About this task ->
Write out the records word for word, from the start of the records through the line that contains "Окна деревянные".

Records supplied ->
--- START ---
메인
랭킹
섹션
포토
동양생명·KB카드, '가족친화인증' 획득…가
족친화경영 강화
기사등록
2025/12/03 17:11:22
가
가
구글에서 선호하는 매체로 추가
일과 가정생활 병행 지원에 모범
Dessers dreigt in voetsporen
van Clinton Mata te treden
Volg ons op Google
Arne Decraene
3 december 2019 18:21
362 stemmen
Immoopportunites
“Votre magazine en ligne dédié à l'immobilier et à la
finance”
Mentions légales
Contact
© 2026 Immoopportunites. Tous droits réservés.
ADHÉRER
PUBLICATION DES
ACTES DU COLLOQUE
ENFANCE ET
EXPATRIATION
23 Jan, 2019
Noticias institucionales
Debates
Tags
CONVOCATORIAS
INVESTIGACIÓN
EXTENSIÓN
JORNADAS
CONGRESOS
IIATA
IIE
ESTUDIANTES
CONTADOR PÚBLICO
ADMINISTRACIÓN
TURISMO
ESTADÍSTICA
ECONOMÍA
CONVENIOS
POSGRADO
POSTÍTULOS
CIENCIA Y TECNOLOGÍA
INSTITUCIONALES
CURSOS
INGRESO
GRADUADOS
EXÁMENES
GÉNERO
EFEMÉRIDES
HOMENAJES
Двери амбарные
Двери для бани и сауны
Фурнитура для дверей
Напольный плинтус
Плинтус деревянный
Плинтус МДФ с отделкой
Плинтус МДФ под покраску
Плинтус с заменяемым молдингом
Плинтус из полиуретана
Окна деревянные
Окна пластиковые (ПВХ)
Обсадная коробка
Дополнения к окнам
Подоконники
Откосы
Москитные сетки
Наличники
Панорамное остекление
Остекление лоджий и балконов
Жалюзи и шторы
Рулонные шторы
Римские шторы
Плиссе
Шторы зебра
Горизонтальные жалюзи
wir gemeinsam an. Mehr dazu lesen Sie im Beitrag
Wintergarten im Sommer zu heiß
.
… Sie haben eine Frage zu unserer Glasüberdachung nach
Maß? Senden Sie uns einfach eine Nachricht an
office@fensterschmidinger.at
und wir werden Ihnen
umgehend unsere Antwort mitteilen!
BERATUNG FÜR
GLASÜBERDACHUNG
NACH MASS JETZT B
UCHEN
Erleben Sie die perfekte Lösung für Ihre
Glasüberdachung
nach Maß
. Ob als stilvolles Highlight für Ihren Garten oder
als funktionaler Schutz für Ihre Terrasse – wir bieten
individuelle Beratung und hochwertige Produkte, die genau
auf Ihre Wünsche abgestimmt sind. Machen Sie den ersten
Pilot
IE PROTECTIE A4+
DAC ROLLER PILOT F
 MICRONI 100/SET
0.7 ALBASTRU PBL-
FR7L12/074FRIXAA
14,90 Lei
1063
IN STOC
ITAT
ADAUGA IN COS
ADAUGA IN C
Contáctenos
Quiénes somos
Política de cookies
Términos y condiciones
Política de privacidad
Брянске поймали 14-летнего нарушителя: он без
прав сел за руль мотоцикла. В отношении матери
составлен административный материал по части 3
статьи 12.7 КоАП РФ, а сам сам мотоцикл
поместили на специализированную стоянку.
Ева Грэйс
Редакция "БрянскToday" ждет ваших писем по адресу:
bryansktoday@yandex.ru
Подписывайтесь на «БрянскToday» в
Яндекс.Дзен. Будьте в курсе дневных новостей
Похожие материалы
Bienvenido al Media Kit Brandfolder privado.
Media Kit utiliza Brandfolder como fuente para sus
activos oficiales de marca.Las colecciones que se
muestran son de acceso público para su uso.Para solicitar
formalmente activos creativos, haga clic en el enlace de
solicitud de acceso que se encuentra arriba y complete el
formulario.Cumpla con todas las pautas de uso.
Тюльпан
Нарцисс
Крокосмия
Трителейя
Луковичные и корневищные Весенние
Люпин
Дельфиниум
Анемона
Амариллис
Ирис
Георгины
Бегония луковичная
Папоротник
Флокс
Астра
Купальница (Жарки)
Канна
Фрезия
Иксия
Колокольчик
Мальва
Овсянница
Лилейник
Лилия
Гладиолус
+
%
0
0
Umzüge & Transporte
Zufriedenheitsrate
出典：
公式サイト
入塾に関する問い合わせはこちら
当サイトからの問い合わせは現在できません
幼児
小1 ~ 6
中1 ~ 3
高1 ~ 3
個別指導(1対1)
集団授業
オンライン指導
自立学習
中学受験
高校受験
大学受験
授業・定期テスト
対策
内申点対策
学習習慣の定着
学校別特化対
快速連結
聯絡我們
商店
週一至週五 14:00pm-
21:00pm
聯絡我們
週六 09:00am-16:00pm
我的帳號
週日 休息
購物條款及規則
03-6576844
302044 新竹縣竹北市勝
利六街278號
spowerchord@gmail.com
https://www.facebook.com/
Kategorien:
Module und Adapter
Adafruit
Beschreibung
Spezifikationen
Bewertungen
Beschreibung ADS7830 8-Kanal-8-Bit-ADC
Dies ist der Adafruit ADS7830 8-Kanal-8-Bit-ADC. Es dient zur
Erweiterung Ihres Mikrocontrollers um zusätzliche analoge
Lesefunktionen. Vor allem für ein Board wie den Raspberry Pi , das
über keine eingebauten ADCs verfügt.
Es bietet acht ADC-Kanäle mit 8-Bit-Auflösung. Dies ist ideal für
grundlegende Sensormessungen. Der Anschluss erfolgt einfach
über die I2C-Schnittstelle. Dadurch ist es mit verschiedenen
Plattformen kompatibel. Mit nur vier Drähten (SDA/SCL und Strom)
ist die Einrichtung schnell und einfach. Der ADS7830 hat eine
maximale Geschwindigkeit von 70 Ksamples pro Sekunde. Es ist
--- END ---
Expected answer ->
메인
랭킹
섹션
포토
동양생명·KB카드, '가족친화인증' 획득…가
족친화경영 강화
기사등록
2025/12/03 17:11:22
가
가
구글에서 선호하는 매체로 추가
일과 가정생활 병행 지원에 모범
Dessers dreigt in voetsporen
van Clinton Mata te treden
Volg ons op Google
Arne Decraene
3 december 2019 18:21
362 stemmen
Immoopportunites
“Votre magazine en ligne dédié à l'immobilier et à la
finance”
Mentions légales
Contact
© 2026 Immoopportunites. Tous droits réservés.
ADHÉRER
PUBLICATION DES
ACTES DU COLLOQUE
ENFANCE ET
EXPATRIATION
23 Jan, 2019
Noticias institucionales
Debates
Tags
CONVOCATORIAS
INVESTIGACIÓN
EXTENSIÓN
JORNADAS
CONGRESOS
IIATA
IIE
ESTUDIANTES
CONTADOR PÚBLICO
ADMINISTRACIÓN
TURISMO
ESTADÍSTICA
ECONOMÍA
CONVENIOS
POSGRADO
POSTÍTULOS
CIENCIA Y TECNOLOGÍA
INSTITUCIONALES
CURSOS
INGRESO
GRADUADOS
EXÁMENES
GÉNERO
EFEMÉRIDES
HOMENAJES
Двери амбарные
Двери для бани и сауны
Фурнитура для дверей
Напольный плинтус
Плинтус деревянный
Плинтус МДФ с отделкой
Плинтус МДФ под покраску
Плинтус с заменяемым молдингом
Плинтус из полиуретана
Окна деревянные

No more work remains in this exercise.